Scenarios are where a requirement earns its keep. Each one is a concrete GIVEN / WHEN / THEN that could become an automated test.

  • It exercises its requirement. A scenario that just restates the requirement in other words tests nothing. Make it a specific situation with a specific outcome.
  • Cover the cases that matter, not just the happy path. The valid login is easy. The empty input, the expired token, the second click, the thing that goes wrong — those are where bugs live, and where a scenario is worth the most.
  • Name the case in the title. "Scenario: Rejects an expired token" tells a reviewer what's covered at a glance; "Scenario: Test 2" doesn't.

A useful habit: before approving, ask what's the one case I'd be upset to see broken? — and make sure a scenario names it.

Pick the right kind of delta

A change describes its edits to the specs with three section types. Using the right one keeps your archived specs honest:

  • ## ADDED Requirements — brand-new behavior that didn't exist before.
  • ## MODIFIED Requirements — behavior that already existed and is changing. Include the full new version; a short note on what changed helps a reviewer.
  • ## REMOVED Requirements — behavior going away, with a line on why.

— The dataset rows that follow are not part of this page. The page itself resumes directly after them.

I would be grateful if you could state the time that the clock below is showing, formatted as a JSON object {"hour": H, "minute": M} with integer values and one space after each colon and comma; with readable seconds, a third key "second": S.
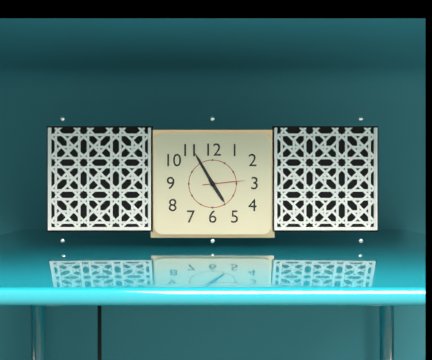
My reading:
{"hour": 4, "minute": 55}
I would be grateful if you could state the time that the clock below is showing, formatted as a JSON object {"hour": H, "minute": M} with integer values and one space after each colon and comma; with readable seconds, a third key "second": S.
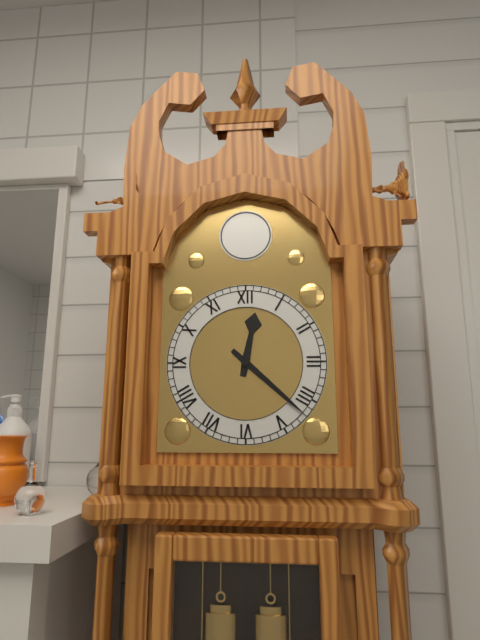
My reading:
{"hour": 12, "minute": 22}
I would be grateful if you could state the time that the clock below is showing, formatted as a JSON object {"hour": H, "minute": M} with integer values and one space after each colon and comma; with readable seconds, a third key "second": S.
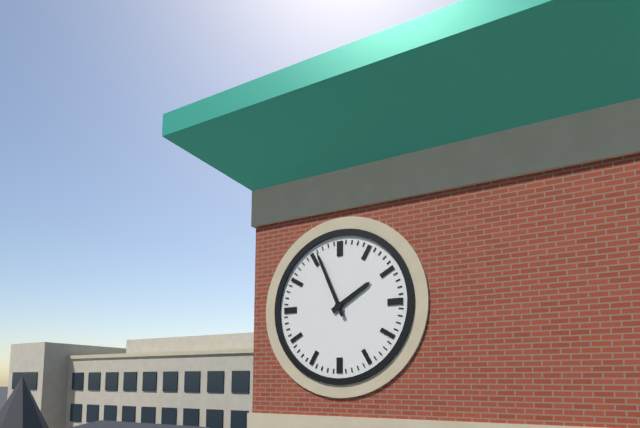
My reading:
{"hour": 1, "minute": 56}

On archive, ADDED gets appended to the main spec, MODIFIED replaces the old version, and REMOVED is deleted. If you mark a real change as ADDED, you end up with two competing requirements; if you describe new behavior as MODIFIED, there's nothing to replace. When in doubt, open the current spec and see whether the requirement is already there.

Right-size the change

The single most common authoring mistake isn't a badly worded requirement — it's a change that's trying to be three changes.

A good change has one intent you can say in a sentence. "Add a dark-mode toggle." "Rate-limit the login endpoint." "Migrate sessions off cookies." If describing the change needs a lot of "and also," that's the signal to split it.

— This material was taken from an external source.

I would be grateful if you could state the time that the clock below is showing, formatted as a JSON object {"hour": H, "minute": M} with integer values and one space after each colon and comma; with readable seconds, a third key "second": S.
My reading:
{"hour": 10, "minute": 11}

Signs a change is too big:

  • The proposal's scope reads like a list of unrelated features.
  • Reviewing it would take an afternoon, so nobody will.
  • Two people couldn't work on it without colliding.
  • Half the tasks could ship on their own.

Smaller changes are easier to review, easier to build in one focused session, and easier to reason about six months later when the archive is all that's left. You can always run several changes in parallel — see Editing & iterating and Workflows.

The opposite also happens: a one-line typo fix doesn't need three requirements and a design doc. Match the ceremony to the stakes.

How to steer the AI toward a good draft

Because /opsx:propose does the first draft, the quality of what you get back tracks the quality of what you give it. You don't have to write requirements by hand — you have to aim the AI well:

  • State the intent and the boundary. "Add a dark-mode toggle that follows the OS setting on first load — don't touch the existing theme API." The out-of-scope half matters as much as the in-scope half.
  • Name the cases you care about. "Make sure there's a scenario for a user who already picked a theme manually." The AI covers what you point at.
  • Then edit. It's plain Markdown. Tighten a vague SHALL, delete a scenario that tests nothing, add the case it missed — or ask the AI to: "the timeout requirement is vague, pin it to 30 minutes."

Draft, sharpen, repeat. A few rounds of that produces a spec you'd trust, which is the whole point.

A quick checklist

  • Each requirement is one observable behavior with a SHALL/MUST.
  • No implementation details are baked into the requirements.
  • Every requirement has at least one scenario that actually exercises it.
  • The important edge and error cases have scenarios, not just the happy path.
  • Deltas use ADDED / MODIFIED / REMOVED correctly against the current spec.
  • The whole change has one intent you can state in a sentence.